In another study, the U.S. Centers for Disease Control and Prevention reported last year that the rate of hospitalization among those 15 to 44 years old for ischemic strokes — by far the most common type, occurring when an artery that supplies the brain becomes clogged — rose by 37 percent from 1995 to 2008.

Some of the rise could be the result of greater awareness of stroke among younger patients and better diagnostic technology, experts say, but researchers also have linked lifestyle risk factors such as obesity and the array of health problems it can cause, including high blood pressure and diabetes.

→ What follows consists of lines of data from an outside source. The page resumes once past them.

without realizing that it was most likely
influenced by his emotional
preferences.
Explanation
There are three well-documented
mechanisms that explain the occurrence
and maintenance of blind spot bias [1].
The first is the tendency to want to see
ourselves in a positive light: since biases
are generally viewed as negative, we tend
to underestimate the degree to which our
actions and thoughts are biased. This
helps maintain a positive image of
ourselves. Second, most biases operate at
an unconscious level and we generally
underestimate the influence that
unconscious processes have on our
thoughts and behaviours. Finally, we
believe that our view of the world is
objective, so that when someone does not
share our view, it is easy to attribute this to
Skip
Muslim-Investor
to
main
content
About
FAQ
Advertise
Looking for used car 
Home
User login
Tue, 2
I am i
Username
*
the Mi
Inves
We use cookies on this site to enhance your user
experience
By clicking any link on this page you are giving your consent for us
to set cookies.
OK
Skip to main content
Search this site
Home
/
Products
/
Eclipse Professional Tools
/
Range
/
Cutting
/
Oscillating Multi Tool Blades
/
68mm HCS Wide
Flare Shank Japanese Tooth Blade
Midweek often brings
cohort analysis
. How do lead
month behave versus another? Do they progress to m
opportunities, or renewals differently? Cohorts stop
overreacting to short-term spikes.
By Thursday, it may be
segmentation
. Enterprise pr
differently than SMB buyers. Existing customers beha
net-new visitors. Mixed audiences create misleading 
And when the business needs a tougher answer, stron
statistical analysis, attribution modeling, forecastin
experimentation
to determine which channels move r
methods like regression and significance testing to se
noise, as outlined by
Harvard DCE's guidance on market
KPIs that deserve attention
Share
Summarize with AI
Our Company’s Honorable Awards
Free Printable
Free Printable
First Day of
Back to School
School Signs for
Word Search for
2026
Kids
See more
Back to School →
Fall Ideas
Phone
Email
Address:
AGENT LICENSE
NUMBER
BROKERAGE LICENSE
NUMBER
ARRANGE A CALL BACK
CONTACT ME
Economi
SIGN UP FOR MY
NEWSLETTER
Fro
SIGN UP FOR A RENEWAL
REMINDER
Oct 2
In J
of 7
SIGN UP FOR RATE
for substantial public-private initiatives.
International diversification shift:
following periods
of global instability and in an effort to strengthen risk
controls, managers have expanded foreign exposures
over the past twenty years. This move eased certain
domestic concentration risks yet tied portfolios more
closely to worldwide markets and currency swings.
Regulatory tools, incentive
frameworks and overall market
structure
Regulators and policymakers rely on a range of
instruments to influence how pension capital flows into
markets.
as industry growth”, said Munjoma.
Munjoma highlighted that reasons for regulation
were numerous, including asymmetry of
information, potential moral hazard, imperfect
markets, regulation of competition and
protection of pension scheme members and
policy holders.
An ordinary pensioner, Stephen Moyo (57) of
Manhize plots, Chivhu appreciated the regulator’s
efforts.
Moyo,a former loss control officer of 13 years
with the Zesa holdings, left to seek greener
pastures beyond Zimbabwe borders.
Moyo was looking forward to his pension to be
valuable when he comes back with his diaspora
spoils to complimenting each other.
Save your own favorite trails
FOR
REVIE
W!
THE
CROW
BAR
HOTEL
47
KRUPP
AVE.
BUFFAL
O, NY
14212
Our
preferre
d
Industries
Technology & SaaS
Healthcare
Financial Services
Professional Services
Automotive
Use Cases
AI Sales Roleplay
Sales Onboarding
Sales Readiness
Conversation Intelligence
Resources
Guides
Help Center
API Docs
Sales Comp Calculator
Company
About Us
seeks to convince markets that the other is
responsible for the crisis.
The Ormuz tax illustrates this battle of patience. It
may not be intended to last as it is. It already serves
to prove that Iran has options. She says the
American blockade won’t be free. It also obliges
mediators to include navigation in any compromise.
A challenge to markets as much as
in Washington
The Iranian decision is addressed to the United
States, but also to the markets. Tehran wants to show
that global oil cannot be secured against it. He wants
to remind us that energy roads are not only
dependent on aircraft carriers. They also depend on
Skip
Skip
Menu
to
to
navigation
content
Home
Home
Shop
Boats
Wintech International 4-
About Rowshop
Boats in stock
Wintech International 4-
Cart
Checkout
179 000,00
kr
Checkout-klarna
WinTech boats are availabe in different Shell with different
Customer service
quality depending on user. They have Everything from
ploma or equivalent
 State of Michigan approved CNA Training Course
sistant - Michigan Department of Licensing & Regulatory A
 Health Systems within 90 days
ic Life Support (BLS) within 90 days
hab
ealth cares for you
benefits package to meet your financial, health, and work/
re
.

Some of the key risk factors for people under 65:

Obesity — Being overweight or obese can raise blood pressure and cholesterol levels and help lead to diabetes, which is a risk factor in itself. The conventional wisdom used to be that obesity was more a concern for strokes among older adults because it takes time for high blood pressure and cholesterol to lead to a stroke. But the increase among stroke victims under 45 shown in the CDC study and the risk factors seen in these younger patients suggests that obesity should be a red flag among people at a younger age, says Rush University Medical Center’s Dr. Shyam Prabhakaran.

Birth-control pills — Most of the 100 million women worldwide who use oral contraceptives can do so safely. But women who take even a low-estrogen birth-control pill can double their risk of stroke, though that risk is still relatively low. Birth-control pills have been associated with increased risk of blood clots and high blood pressure, which can lead to stroke. Women who are over 35, have high blood pressure or high cholesterol and are smokers or diabetic should be especially cautious about birth-control pills. Also, women who use birth-control pills with drospirenone — like Bayer’s Yaz and Yasmin — might have a higher risk of getting a blood clot, according to recent data reviewed by the U.S. Food and Drug Administration.

Carotid artery dissection — U.S. Sen. Mark Kirk (R-Ill.), 52, had a stroke in January caused by a carotid artery dissection, which happens when the inner lining of the artery tears, restricting the flow of blood to the brain. An estimated two or three people out of every 100,000 are affected over a lifetime. Carotid artery dissection can occur as a result of factors including blunt trauma to the neck; high blood pressure; and medical conditions such as Marfan syndrome and fibromuscular dysplasia. Sickle-cell disease — Sickle-cell affects one in 400 African Americans, and strokes occur in 6 to 12 percent of patients with sickle-cell disease, according to Dr. Jose Biller, chairman of the Department of Neurology at Loyola University Chicago Stritch School of Medicine. A stroke can happen if sickle cells cause blood flow to clog.

Drugs — Studies have shown that abuse of drugs such as amphetamines, cocaine and ecstasy can increase the risk of stroke.

“For people of any age, the healthy lifestyle factors such as physical activity, healthy diet with plenty of fresh fruit and vegetables, lower in sodium and knowing your family history...can help prevent risk factors that can lead to stroke,” says the CDC’s Mary G. George.

Younger people shouldn’t overlook potential signs of stroke such as sudden numbness in the face, an arm or leg; sudden trouble with one or both eyes; or sudden trouble walking. Seeking immediate medical help is key because the clot-dissolving drug tPA can be effective in treating stroke but has to be administered within three hours.